Selected text
________________
The Hunters is a 2011 French crime horror thriller film directed by Chris Briant. The film was produced by Antoine Huet,
Thomas Malmonte, Donato Rotunno, Joseph Rouschop. It stars Dianna Agron, Steven Waddington and Tony Becker. It was released in limited theaters on December 27, 2011.

Plot
On the outskirts of town is a large abandoned fort turned wooded park. Detective Le Saint is an ex-soldier assigned to protect a police informant who he arranges to meet at an abandoned fort in the woods. Alice is a college student who sneaks into the fort with a friend to go exploring. Unfortunately, the fort is also used by a group of men as a base for hunting humans: vagrants, tourists, and anyone else who happens to stray too far into the woods or stay after the park closes. Now Le Saint and Alice are caught up in the hunt against men who see humans as their next prey.

Production
The film, while hosting an array of American actors, was filmed in Luxembourg and France.
________________
Provided information
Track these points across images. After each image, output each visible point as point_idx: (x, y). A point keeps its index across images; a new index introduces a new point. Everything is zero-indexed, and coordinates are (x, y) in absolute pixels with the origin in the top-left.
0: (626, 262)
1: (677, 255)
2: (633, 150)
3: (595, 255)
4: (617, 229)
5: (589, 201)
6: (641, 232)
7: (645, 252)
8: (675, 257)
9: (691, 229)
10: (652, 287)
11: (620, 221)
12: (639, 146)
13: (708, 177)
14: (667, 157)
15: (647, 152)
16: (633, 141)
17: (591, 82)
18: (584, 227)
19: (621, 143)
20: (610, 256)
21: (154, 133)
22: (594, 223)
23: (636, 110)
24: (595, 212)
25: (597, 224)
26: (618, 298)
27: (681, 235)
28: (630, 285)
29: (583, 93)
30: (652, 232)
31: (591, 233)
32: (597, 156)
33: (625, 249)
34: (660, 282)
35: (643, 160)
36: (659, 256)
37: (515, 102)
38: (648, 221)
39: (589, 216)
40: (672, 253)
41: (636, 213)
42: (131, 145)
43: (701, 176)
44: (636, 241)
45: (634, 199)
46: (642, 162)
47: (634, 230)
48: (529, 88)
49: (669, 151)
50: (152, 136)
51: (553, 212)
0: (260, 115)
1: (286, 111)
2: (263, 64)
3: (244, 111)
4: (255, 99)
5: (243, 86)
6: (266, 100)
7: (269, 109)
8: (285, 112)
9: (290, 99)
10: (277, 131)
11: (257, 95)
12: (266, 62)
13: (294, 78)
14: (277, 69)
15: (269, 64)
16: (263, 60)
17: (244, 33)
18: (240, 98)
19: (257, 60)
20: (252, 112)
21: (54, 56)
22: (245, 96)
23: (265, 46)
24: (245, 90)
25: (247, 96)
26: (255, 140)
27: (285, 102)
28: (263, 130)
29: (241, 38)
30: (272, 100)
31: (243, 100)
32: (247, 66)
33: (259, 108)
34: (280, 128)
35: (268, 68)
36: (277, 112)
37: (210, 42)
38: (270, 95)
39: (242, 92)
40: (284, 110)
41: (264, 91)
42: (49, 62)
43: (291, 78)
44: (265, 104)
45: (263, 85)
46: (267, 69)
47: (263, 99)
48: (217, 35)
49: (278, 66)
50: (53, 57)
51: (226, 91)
________________
Actions to take
- A) Using the text on The Hunters, explain in one to three sentences why Detective Le Saint goes to the abandoned fort.
- B) From the text on The Hunters, retype the stretch from "The Hunters is" through "December 27, 2011." with no changes.

Answers to the exercises
- A) Le Saint has been assigned to protect a police informant. He has arranged to meet that informant at the abandoned fort in the woods.

- B)
The Hunters is a 2011 French crime horror thriller film directed by Chris Briant. The film was produced by Antoine Huet,
Thomas Malmonte, Donato Rotunno, Joseph Rouschop. It stars Dianna Agron, Steven Waddington and Tony Becker. It was released in limited theaters on December 27, 2011.